“I never do research,” says Thom Browne, smiling shyly in his trim gray suit, his pants cut just above his naked ankles. “Some people love doing research, and that’s great, but I hated school, so I never do it.” It’s difficult to picture the designer — who looks like the world’s most impeccable schoolboy in his gray tie, sweater vest, and closely cropped hair — ever having trouble in the classroom, but perhaps he was too busy daydreaming about grosgrain details.
We are sitting on cream-colored sofas in a back room at Saks, where Browne is about to host a trunk show for his spring collection, a madwoman-themed opus that he produced for New York Fashion Week just over a month ago. “They’re never literal,” he says of his macabre, often downright weird references. “This season, I had an image in my mind of an insane asylum, with white tiles and straitjackets. I find it more interesting to just go with what’s in my head, instead of getting locked into images that I’ve researched.” In the past, he’s had his models dance en pointe, rise out of coffins, and wear a sequined mermaid tail.

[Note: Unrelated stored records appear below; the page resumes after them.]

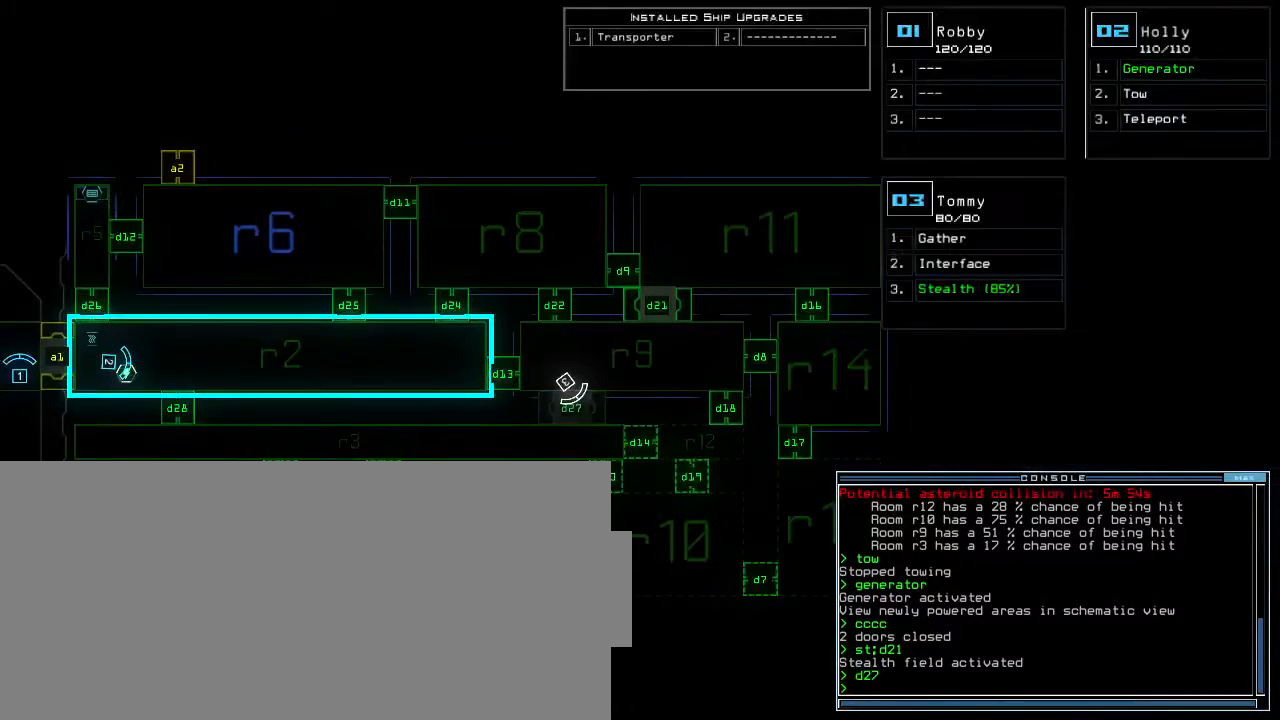
{"keys": ["up"], "events": [[233, "space", "down"], [233, "up", "down"], [317, "space", "up"], [350, "right", "down"], [467, "right", "up"]]}
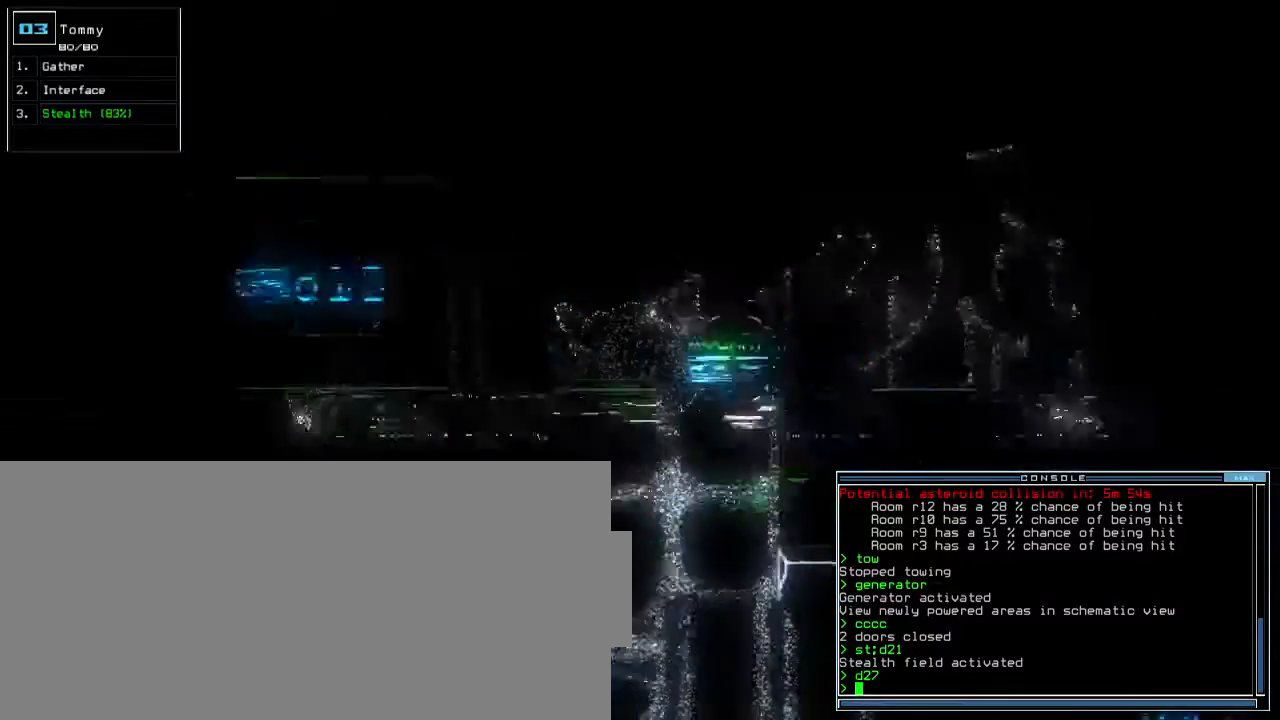
{"keys": ["up"], "events": [[250, "right", "down"], [383, "d", "down"], [417, "right", "up"], [450, "d", "up"]]}
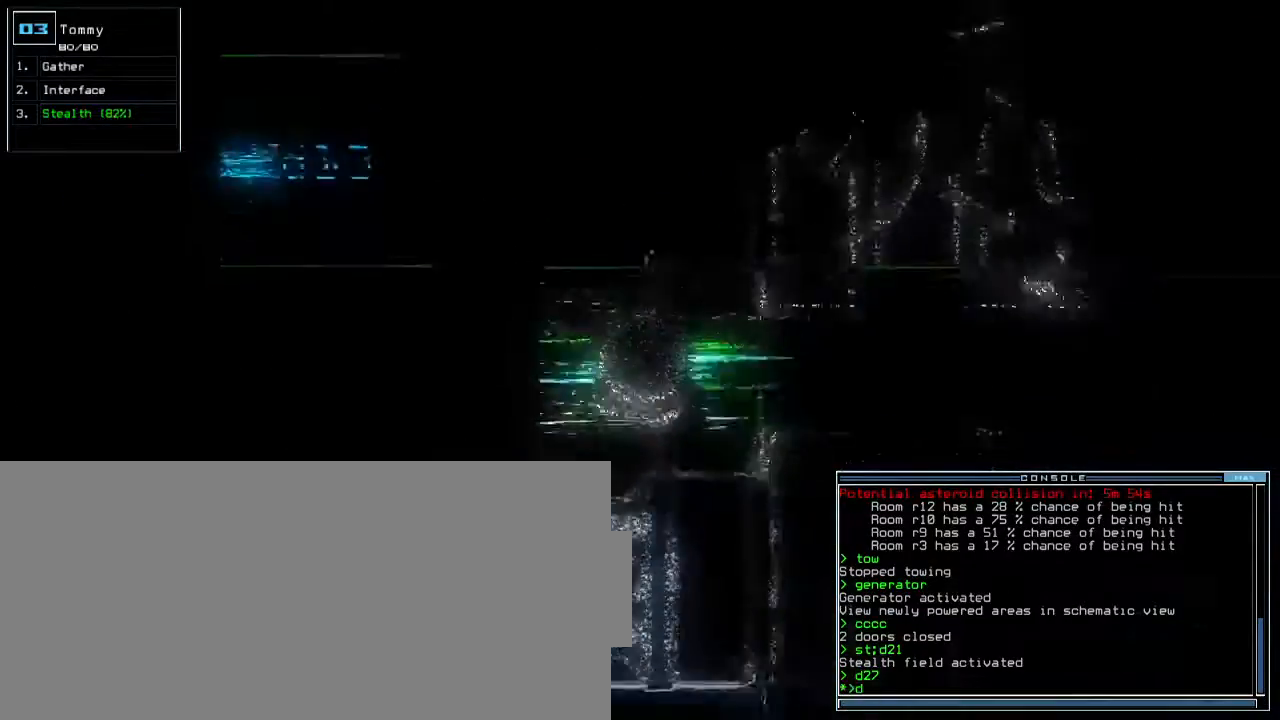
{"keys": ["right", "up"], "events": [[67, "2", "down"], [67, "left", "down"], [133, "2", "up"], [317, "left", "up"], [450, "right", "down"]]}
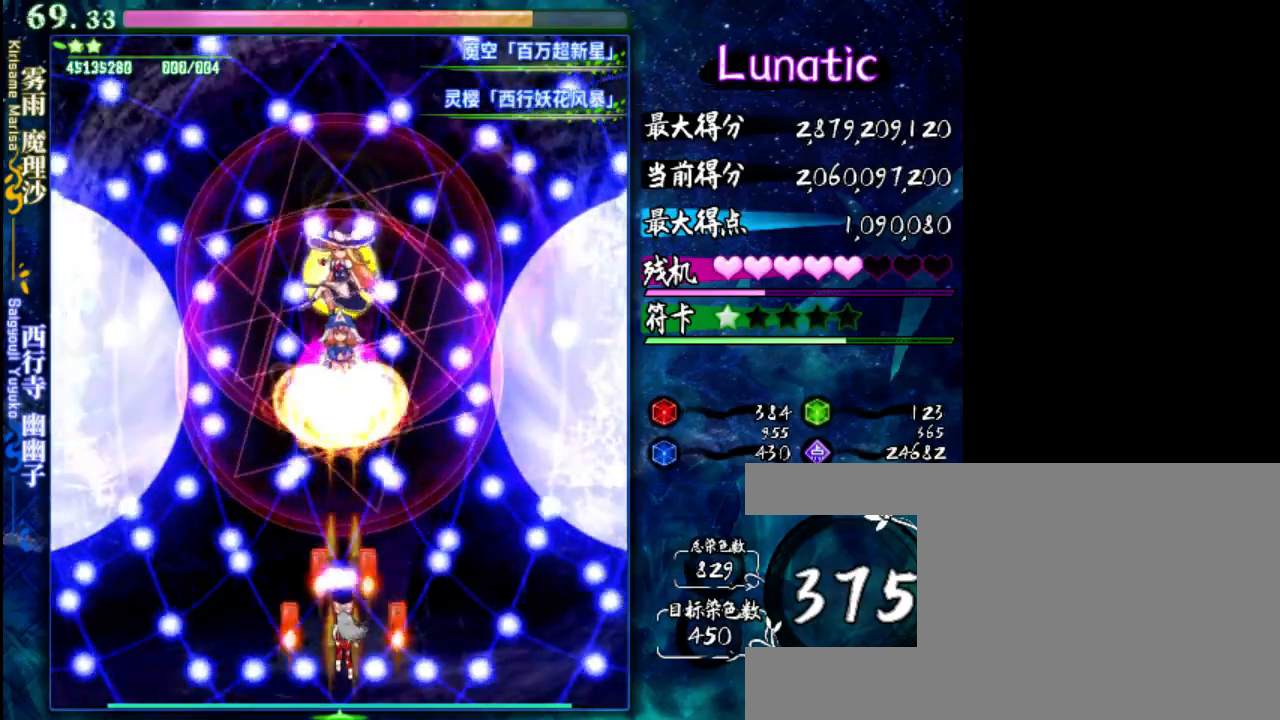
Gameplay with keyboard; each line is a JSON object with the keys held at the frame after it. "events" lists presses ("down") and releases ("up") of "c", "down", "left", "right", "shift", "up", "x" and "z" between this image and that frame as [ms after this image, input, new state], when the widget could be followed in between. No other keys are recorded. Mouse input is not recorded.
{"keys": ["z"], "events": []}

But no matter how theatrical Browne’s shows may be, they’re still rooted in the reality of what sells: His signature fitted, gray wool suits are always mixed in with the fantasy. “Some people think that my shows are just for shock value, but the provocation makes those classic pieces look different every six months,” he says. “You don’t need to see the same gray suit every season. But surrounding it with 40 really interesting ideas makes it feel new.” He has barely changed the cut of his trademark pants, skirts, and jackets since he debuted his womenswear line almost ten years ago, and they continue to sell well.
But is it ever disappointing to labor over such elaborate designs that will never be worn in the real world? “For me, it never gets boring, and it never gets tiring. But I think good tailoring and something that’s well-made never gets boring or tiring,” he says. And he’s quick to point out that while most of his collection may not go into production, plenty of the garments are still worn by sartorially daring types who can fit into sample sizes. “In Europe, there’s quite a few girls that are actually wearing the runway pieces.”
As for the clothes that do make their way into retail: How does he adapt them for, say, a place like Saks? “I really approach [the runway and commercial collections] separately,” he says. “I take the idea that I put into the 40 looks in the show, but I translate it into things that are simpler to wear.” For example, the puffy, rounded sleeves in his latest show are pared down to a less extreme size, as are the extended shoulder pads. Many of the bags and shoes translate quite naturally. “And sometimes it’s just a matter of using simpler fabric,” he explains, referencing a silk jacket covered in hand-applied tweed scraps that he had reconstructed with sturdier silk faille for the trunk show.
Out on the floor of Saks, Browne is greeted by a coterie of clients, most of whom are dressed in his close-cut suits. “I do love the provocative side of my collection, but I also like the classics — the simpler skirts and the sweater sets and the shirtdresses,” he said with a smile, regarding two models clad in his spring pieces. “And I always love to see girls in jackets and trousers.”